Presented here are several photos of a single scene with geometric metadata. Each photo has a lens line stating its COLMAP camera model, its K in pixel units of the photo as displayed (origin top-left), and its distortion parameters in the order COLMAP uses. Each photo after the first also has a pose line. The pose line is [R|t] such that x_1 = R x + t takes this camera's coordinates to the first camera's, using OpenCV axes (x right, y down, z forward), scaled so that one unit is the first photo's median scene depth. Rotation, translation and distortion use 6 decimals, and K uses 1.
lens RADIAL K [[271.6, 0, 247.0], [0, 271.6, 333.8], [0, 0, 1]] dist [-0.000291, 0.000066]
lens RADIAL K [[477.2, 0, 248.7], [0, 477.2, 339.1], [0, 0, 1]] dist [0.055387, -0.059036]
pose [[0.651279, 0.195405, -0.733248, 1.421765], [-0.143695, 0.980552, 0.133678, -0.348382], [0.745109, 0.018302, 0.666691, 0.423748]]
===============
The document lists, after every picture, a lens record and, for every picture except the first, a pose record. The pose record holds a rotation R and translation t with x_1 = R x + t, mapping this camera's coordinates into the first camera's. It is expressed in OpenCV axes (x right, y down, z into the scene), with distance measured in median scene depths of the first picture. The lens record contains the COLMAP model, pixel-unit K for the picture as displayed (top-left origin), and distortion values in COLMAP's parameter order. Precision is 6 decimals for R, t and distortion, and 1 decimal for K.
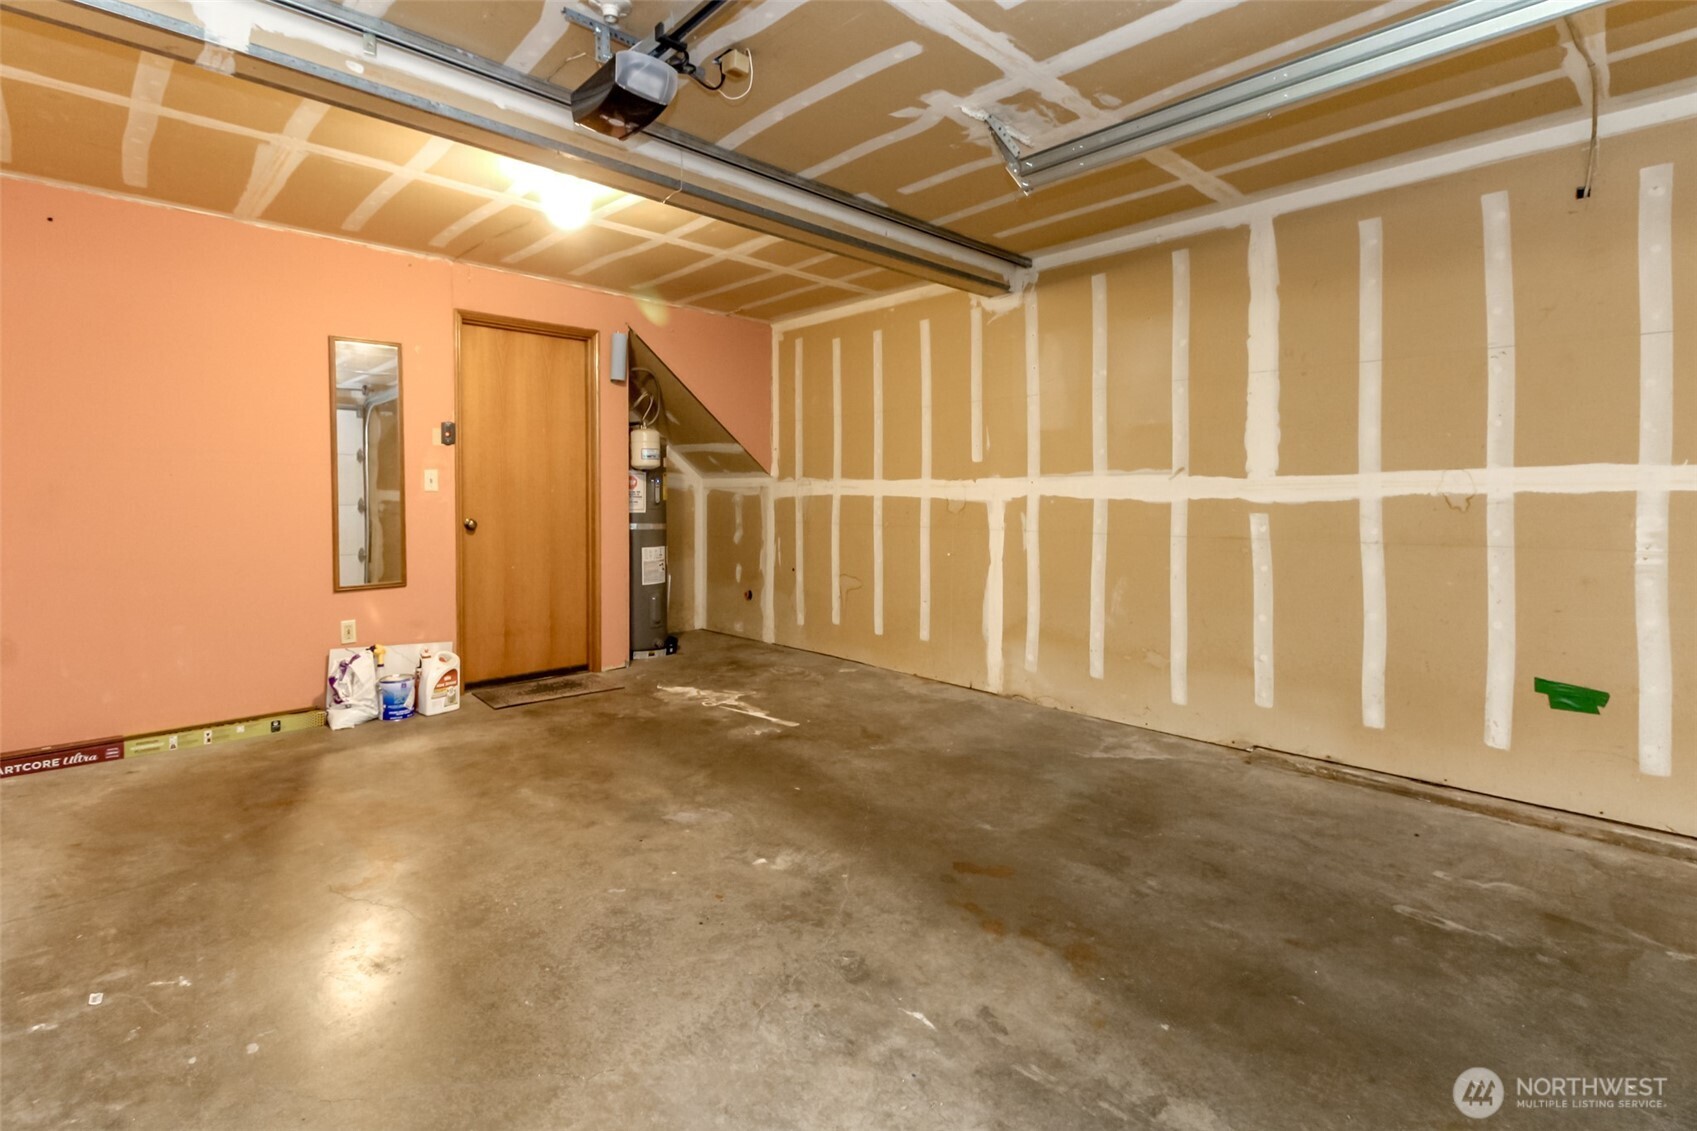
===============
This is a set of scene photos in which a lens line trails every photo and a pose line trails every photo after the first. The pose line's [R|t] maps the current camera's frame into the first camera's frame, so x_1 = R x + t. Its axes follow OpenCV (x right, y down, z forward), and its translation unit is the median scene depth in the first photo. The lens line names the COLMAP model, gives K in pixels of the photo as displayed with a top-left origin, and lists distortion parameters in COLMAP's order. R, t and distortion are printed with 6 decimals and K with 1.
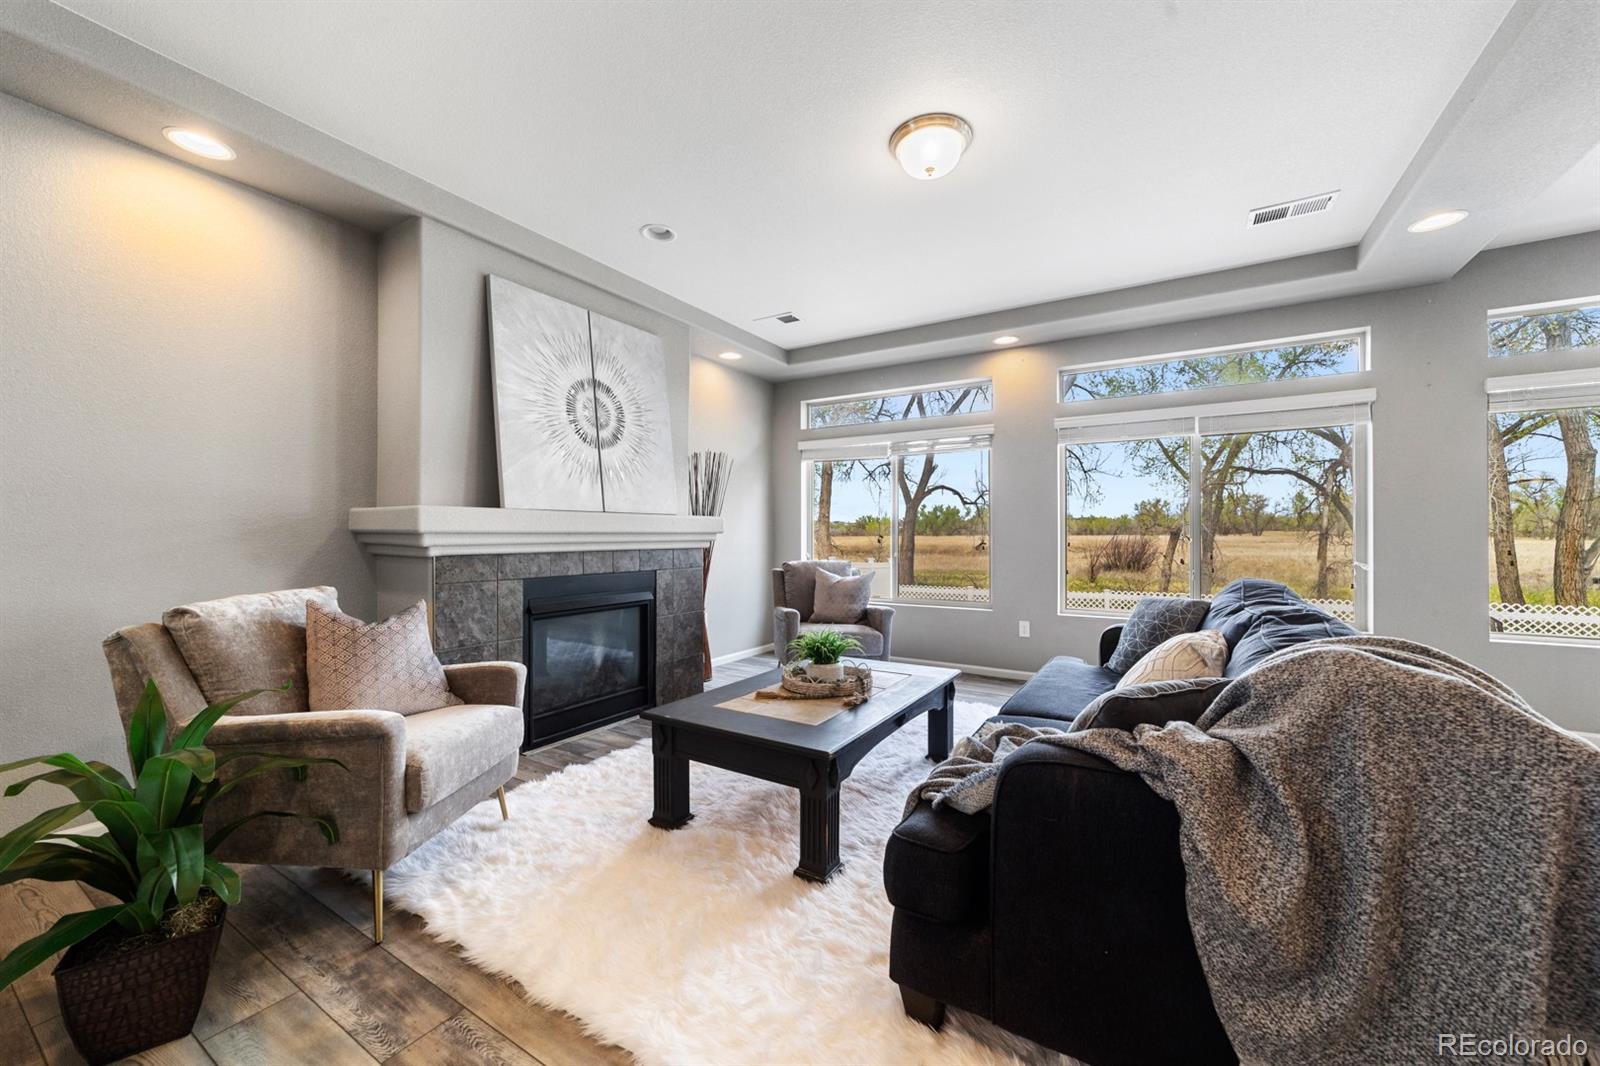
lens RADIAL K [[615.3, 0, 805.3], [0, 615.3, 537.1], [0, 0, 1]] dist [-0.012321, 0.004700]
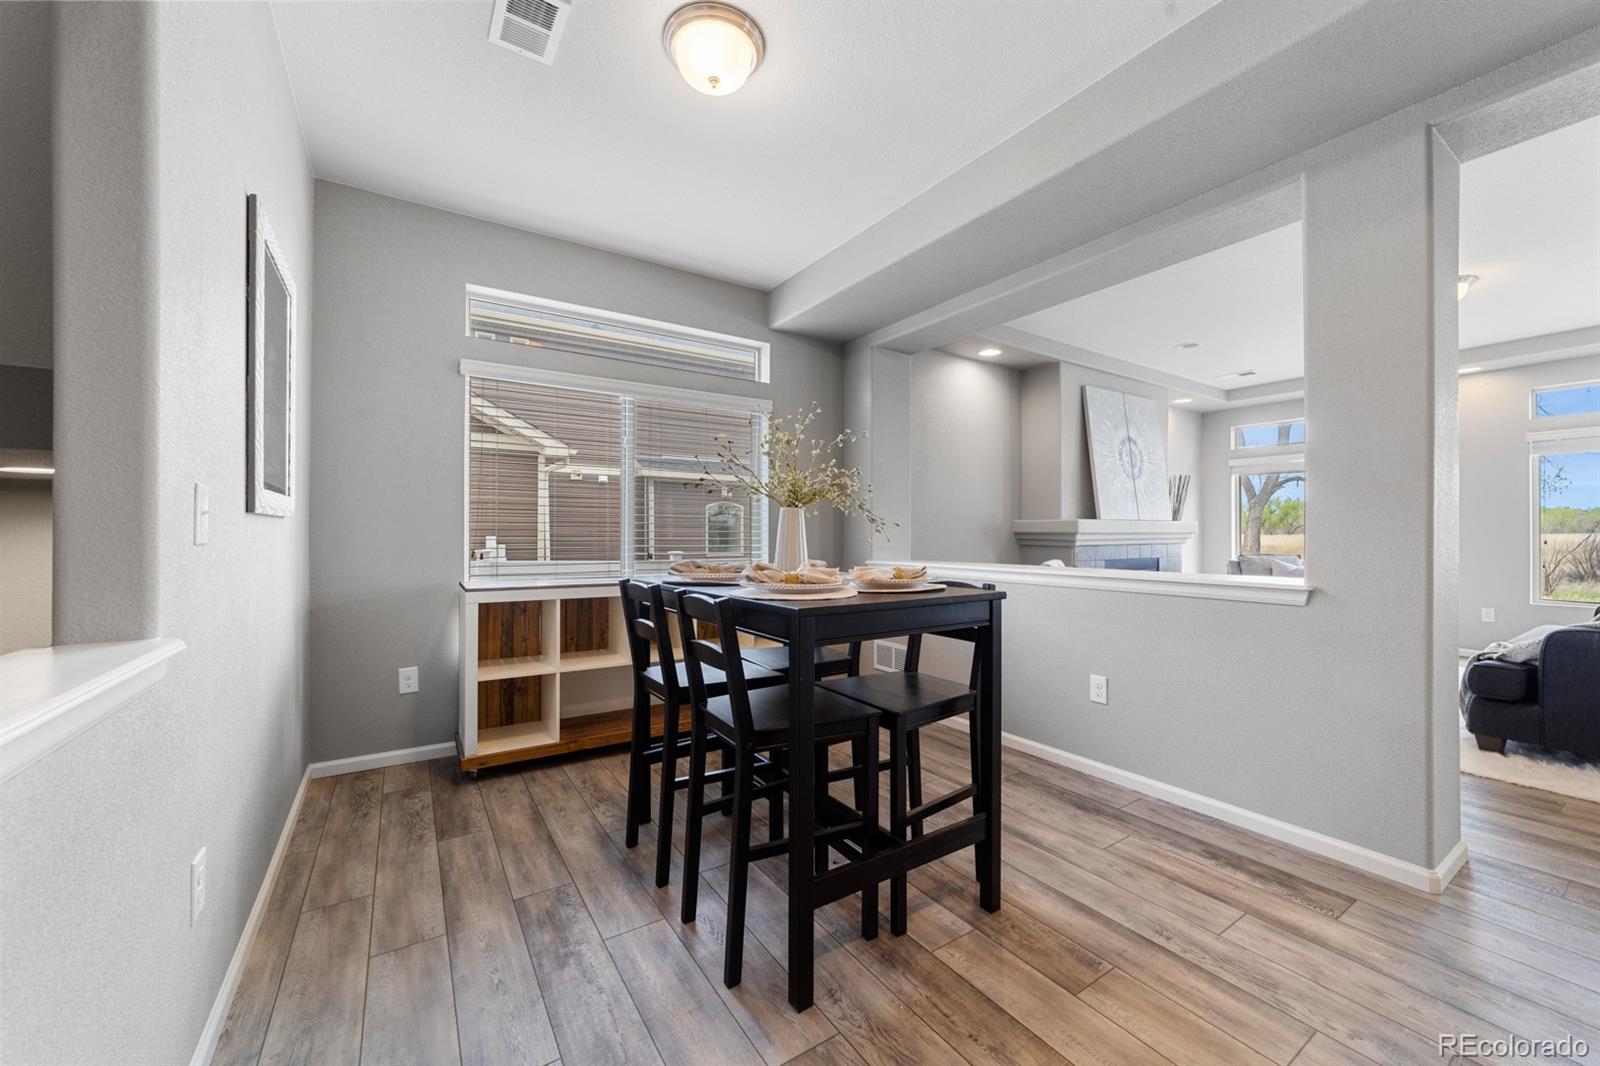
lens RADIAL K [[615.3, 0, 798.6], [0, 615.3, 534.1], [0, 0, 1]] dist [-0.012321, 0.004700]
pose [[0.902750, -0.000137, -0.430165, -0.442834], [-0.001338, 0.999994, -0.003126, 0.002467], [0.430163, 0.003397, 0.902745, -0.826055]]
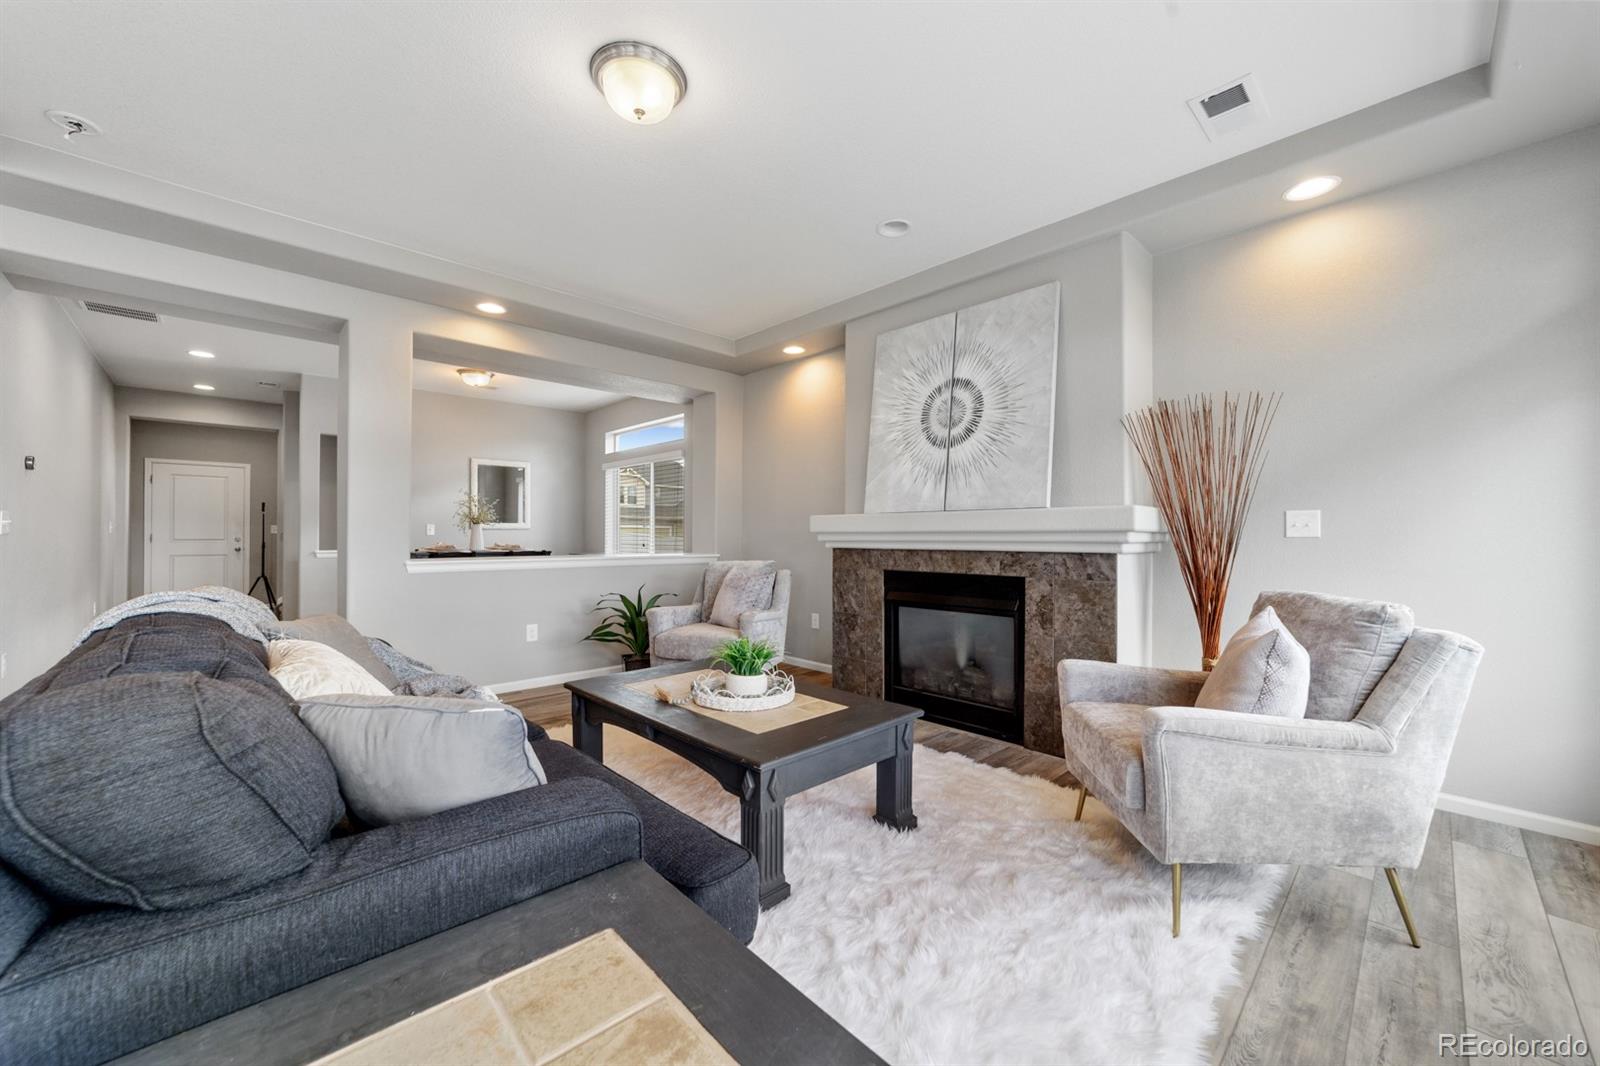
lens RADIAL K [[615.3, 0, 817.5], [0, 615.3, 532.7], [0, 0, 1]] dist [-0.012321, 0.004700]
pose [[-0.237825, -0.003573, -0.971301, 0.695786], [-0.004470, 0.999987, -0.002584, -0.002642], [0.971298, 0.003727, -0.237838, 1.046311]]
===============
What this task involves » Give again every line from the one containing "This is a set" through the one containing "0.003727, -0.237838, 1.046311]]", both included, and leave the pictures out.

Written response »
This is a set of scene photos in which a lens line trails every photo and a pose line trails every photo after the first. The pose line's [R|t] maps the current camera's frame into the first camera's frame, so x_1 = R x + t. Its axes follow OpenCV (x right, y down, z forward), and its translation unit is the median scene depth in the first photo. The lens line names the COLMAP model, gives K in pixels of the photo as displayed with a top-left origin, and lists distortion parameters in COLMAP's order. R, t and distortion are printed with 6 decimals and K with 1.
lens RADIAL K [[615.3, 0, 805.3], [0, 615.3, 537.1], [0, 0, 1]] dist [-0.012321, 0.004700]
lens RADIAL K [[615.3, 0, 798.6], [0, 615.3, 534.1], [0, 0, 1]] dist [-0.012321, 0.004700]
pose [[0.902750, -0.000137, -0.430165, -0.442834], [-0.001338, 0.999994, -0.003126, 0.002467], [0.430163, 0.003397, 0.902745, -0.826055]]
lens RADIAL K [[615.3, 0, 817.5], [0, 615.3, 532.7], [0, 0, 1]] dist [-0.012321, 0.004700]
pose [[-0.237825, -0.003573, -0.971301, 0.695786], [-0.004470, 0.999987, -0.002584, -0.002642], [0.971298, 0.003727, -0.237838, 1.046311]]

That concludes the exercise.